For each query, we need to travel up the trie following the fail pointers, in order to collect all the valid names we have met, and find the maximum value.
#include <iostream>
#include <queue>
#include <set>
#include <unordered_map>
#include <vector>
using namespace std;
struct Node {
int idx = -1, fail = 0, children[26]{};
};
int main() {
int n, q;
cin >> n >> q;
vector<string> names(n + 1);
unordered_map<string, int> dict;
unordered_map<int, int> id_dict;
vector<set<pair<int, int>, greater<>>> heaps;
vector<int> suspicion(n + 1);
suspicion[0] = -1;
vector<Node> nodes = {Node{}};
int idx = 0;
for (int i = 1; i <= n; ++i) {
cin >> names[i];
if (dict.count(names[i])) {
heaps[dict[names[i]]].emplace(0, i);
id_dict[i] = dict[names[i]];
continue;
}
dict[names[i]] = idx;
id_dict[i] = idx;
heaps.push_back({{0, i}});
int p = 0;
for (char c : names[i]) {
if (!nodes[p].children[c - 'a']) {
nodes[p].children[c - 'a'] = nodes.size();
nodes.emplace_back(Node{});
}
p = nodes[p].children[c - 'a'];
}
nodes[p].idx = idx++;
}
queue<int> que, visited;
vector<bool> vis(nodes.size());
for (int u : nodes[0].children)
if (u)
que.push(u);
while (!que.empty()) {
int u = que.front();
que.pop();
for (int i = 0; i < 26; ++i) {
auto &v = nodes[u].children[i];
if (v) {
nodes[v].fail = nodes[nodes[u].fail].children[i];
que.push(v);
} else
v = nodes[nodes[u].fail].children[i];
}
}
string output;
auto query = [&](string &s) {
int ans = -1;
int p = 0;
int idx = 0;
while (idx < s.size()) {
char c = s[idx];
if (nodes[p].children[c - 'a']) {
p = nodes[p].children[c - 'a'];
if (!vis[p]) {
vis[p] = true;
que.push(p);
}
idx++;
} else {
p = nodes[p].fail;
if (!p)
idx++;
}
}
while (!que.empty()) {
int u = que.front();
que.pop();
visited.push(u);
if (nodes[u].idx != -1)
ans = max(ans, heaps[nodes[u].idx].begin()->first);
if (nodes[u].fail && !vis[nodes[u].fail]) {
vis[nodes[u].fail] = true;
que.push(nodes[u].fail);
}
}
while (!visited.empty()) {
vis[visited.front()] = false;
visited.pop();
}
output += to_string(ans) + "\n";
};
while (q--) {
int t;
cin >> t;
if (t == 1) {
int i, x;
cin >> i >> x;
heaps[id_dict[i]].erase({suspicion[i], i});
suspicion[i] = x;
heaps[id_dict[i]].emplace(suspicion[i], i);
} else {
string s;
cin >> s;
query(s);
}
}
cout << output;
}
Auto comment: topic has been updated by lucifer1004 (previous revision, new revision, compare).

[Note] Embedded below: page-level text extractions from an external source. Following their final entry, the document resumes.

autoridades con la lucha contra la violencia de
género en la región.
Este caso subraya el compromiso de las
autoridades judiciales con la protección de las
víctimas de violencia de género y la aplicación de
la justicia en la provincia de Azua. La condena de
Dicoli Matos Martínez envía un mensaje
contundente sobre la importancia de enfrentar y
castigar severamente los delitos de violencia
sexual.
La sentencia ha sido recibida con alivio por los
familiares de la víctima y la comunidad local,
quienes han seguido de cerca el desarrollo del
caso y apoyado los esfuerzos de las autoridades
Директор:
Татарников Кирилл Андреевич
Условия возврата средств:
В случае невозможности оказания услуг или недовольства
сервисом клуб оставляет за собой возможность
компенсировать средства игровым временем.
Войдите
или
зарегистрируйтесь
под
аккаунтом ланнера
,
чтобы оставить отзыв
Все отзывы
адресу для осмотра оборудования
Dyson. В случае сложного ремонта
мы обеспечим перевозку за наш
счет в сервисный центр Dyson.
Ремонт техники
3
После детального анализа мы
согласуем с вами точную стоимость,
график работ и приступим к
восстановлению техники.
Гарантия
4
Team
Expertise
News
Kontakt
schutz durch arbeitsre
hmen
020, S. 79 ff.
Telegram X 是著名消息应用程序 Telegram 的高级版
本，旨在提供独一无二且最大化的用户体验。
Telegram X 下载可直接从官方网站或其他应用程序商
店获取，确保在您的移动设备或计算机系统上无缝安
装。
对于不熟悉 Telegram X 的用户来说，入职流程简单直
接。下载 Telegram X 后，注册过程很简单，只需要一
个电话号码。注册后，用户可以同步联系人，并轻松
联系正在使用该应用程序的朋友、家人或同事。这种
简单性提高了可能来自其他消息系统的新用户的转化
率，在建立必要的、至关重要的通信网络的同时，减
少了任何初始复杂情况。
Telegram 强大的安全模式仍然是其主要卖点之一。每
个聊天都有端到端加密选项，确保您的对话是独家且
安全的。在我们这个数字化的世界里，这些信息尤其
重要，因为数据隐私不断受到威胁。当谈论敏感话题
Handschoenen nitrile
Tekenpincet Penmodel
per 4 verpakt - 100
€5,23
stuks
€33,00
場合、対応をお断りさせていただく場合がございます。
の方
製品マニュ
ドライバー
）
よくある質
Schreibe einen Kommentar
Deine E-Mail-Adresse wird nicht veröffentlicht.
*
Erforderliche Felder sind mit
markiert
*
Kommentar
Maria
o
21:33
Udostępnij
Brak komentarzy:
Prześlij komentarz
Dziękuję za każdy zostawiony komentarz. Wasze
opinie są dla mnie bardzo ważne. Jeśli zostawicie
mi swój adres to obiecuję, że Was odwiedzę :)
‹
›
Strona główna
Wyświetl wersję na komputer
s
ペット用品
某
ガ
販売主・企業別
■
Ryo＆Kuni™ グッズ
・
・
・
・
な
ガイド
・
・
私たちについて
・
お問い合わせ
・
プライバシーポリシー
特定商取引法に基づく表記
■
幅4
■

Nice job but can you tell me why time max = 2*n for question c ?
Because $$$a[i]\leq n$$$, suppose that we put out the first oven at $$$t=n$$$, then the last oven can be put out at $$$t=2n-1$$$. We will never use $$$t>2n$$$ because we can always reduce the total unpleasant values by replacing it with a smaller time.
can you explain solution for C in more detail please.
Auto comment: topic has been updated by lucifer1004 (previous revision, new revision, compare).
thx a lot!
Auto comment: topic has been updated by lucifer1004 (previous revision, new revision, compare).
G is just a template problem if you use SAM.